Anyway, it never seemed like I was afraid of someTHING or someONE when I was there - the fear seemed to come from everywhere, from the room. I haven't been there in years, and I can see every detail. And when I think about how I haven't been there in years, I feel this weird longing. I think about how whoever my cousins sold that cabin to has probably decided they didn't dig the retro-red-carpeted floors and walls and has taken them out, that the shuffleboard table is probably gone, the pinball machine was probably trashed, and I get upset. When I first heard they'd sold it, I tried to think of ways to buy it back just to save the room, even though I don't have that kind of money.
Does anybody have any thoughts on why I'm not able to get that room out of my head?
Just wanted to throw something else out there since I had another dream about the game room night before last...
Usually the dream is always the same - I go down the stairs into the room, look around, see everything is the same, and then start walking to the end of the room I never liked, get to the shuffleboard table, run a puck down it, and that's it. This time, the dream was different. I was walking toward the far end of the room and all of a sudden the stereo behind the bar came on. The stereo was an old one with a turntable and eight-track player. Somebody's case of old eight-tracks from the 70s used to always stay in one of the cabinets and my cousins or friends or whoever was there and I would always get them out and play them. My favorite ones to play were the Pink Floyd albums. Well, in the dream, I hear the stereo click on. I look over at the bar and see the old eight-track case open on the counter and then all of a sudden "Wish You Were Here" by Floyd starts coming over the speakers. My first instinct was to run, obviously, but I walked over to one of the bar stools and sat down. I noticed that there was no eight-track in the stereo. I pulled the case over to me and noticed all the Pink Floyd albums were missing. I was, for some odd reason, calmer at that point about a stereo with no eight-track in it playing Pink Floyd in a deserted basement. :D I wasn't looking to run for my life anymore, but I got up again with the intent to leave the room regardless. But when I got to the base of the stairs, this weird sensation came over me. It was almost like in my dream I realized I was dreaming - that I was conscious of lying in bed at my house but I could still see myself in the room. The music got all tinny, like it was coming from far off.

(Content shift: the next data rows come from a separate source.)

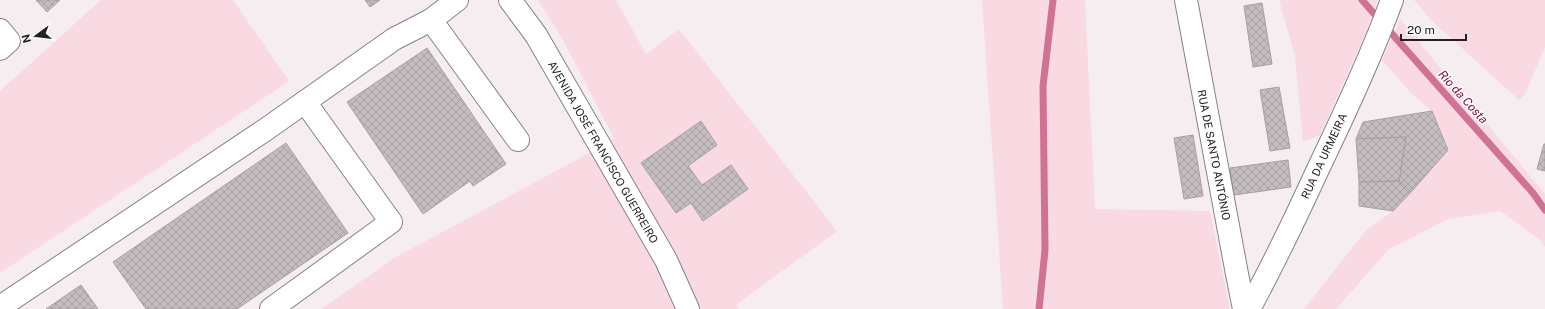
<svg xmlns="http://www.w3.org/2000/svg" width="1545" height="309" viewBox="0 0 1545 309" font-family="'Public Sans',sans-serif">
  <defs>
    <pattern id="building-cross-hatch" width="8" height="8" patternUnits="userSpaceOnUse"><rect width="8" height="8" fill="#c4bdbf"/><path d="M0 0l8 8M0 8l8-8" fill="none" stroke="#a8a2a4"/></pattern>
  </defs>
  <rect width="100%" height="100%" fill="#f6edf0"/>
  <g fill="#f9d9e2">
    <polygon points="101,0 233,0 289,81 0,273 0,91"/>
    <polygon points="538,0 616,0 646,54 679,29 837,231 737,304 739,309 321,309 396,257 582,157 614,138 563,40"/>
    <polygon points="982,0 1085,0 1095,209 1210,211 1230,309 1003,309"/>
    <polygon points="1279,0 1378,0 1364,37 1320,135 1303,142 1295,56"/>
    <polygon points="1414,0 1545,0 1545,47 1525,94 1519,100 1432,21"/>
    <polygon points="1400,19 1545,194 1545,247 1541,241 1500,211 1448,219 1388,250 1336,309 1304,309 1367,229 1393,211 1411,192 1448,150 1432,111 1411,93 1382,60"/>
  </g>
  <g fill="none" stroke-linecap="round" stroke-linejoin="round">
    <g stroke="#d07292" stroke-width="7">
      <polyline points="1362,0 1533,193 1545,210"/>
      <polyline points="1039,309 1045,250 1043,86 1053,0"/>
    </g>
  </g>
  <g fill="url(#building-cross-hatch)" stroke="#a79fa1">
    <polygon points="36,0 60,0 47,12"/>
    <polygon points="365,0 380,0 370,7"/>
    <polygon points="1262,3 1272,64 1253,67 1244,6"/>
    <polygon points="427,48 506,164 473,186 470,181 423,214 347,102"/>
    <polygon points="1279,87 1290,148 1270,151 1260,90"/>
    <polygon points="1432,111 1448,150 1411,192 1399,181 1406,137 1356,139 1363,122"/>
    <polygon points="701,121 717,145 688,166 702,185 731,165 748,189 703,221 691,203 676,213 641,163"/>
    <polygon points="1193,135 1203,196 1184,199 1174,138"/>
    <polygon points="1406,137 1399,181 1359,182 1356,139"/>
    <polygon points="286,143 348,233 237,309 146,309 113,262"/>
    <polygon points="1544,144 1545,144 1545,171 1537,169"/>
    <polygon points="1288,160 1291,187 1234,195 1230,168"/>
    <polygon points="1399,181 1411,192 1393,211 1359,206 1359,182"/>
    <polygon points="81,285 98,309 46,309"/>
  </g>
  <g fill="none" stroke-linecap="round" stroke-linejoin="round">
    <g stroke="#898284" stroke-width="24">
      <g id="minor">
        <polyline points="1186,0 1237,274 1244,309"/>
        <polyline points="431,20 518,140"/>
        <polyline points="0,30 9,41 0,49"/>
        <polyline points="0,307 265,130 394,39 431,20 457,0"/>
        <polyline points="271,309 391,222 305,102"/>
        <path d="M1249 309C1274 263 1297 215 1319 167 1345 113 1371 57 1392 0"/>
      </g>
    </g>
    <g stroke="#898284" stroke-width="24">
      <polyline id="major" points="510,0 536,35 666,260 688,309"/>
    </g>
    <use href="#minor" stroke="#fff" stroke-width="22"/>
    <use href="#major" stroke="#fff" stroke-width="22"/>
  </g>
  <g text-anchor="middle" stroke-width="3.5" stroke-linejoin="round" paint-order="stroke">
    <g font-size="11" fill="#242122" stroke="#fefdfd">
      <text transform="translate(603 152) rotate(60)" y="4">AVENIDA JOSÉ FRANCISCO GUERREIRO</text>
      <text transform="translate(1214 155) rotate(79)" y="4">RUA DE SANTO ANTÓNIO</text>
      <text transform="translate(1324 156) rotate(-65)" y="4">RUA DA URMEIRA</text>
    </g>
    <g font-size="12" font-style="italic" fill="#7d0541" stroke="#fefdfd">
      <text transform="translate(1463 97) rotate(48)" y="4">Rio da Costa</text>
    </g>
  </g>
  <g transform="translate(36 36) rotate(255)" stroke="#fefdfd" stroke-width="3" paint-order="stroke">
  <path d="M0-3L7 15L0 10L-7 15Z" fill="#242122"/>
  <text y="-6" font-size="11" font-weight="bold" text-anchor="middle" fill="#242122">N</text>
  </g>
  <path d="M1401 34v6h65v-6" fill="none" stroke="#242122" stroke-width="2"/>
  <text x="1407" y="34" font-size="12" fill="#242122" stroke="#fefdfd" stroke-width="3" paint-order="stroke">20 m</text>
</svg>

I saw myself turn and start to walk back over to the bar and in my mind I was trying to get myself to turn around and leave, but it was like the me in the dream was compelled to go back over, like I'd sensed or seen something else that I wanted to check out.
At that point, I woke up and was standing next to my bed. Anyway, I don't know what to make of any of it, other than that the dream got weirder and I must have been sleepwalking or about to sleepwalk. I've done that a few times in the past, so I don't guess it's abnormal. Anyway, just wanted to know if anyone had any thoughts on why a dream that's been the same for about 7 years would switch all of a sudden. Is it just because I was giving more thought to the dream lately?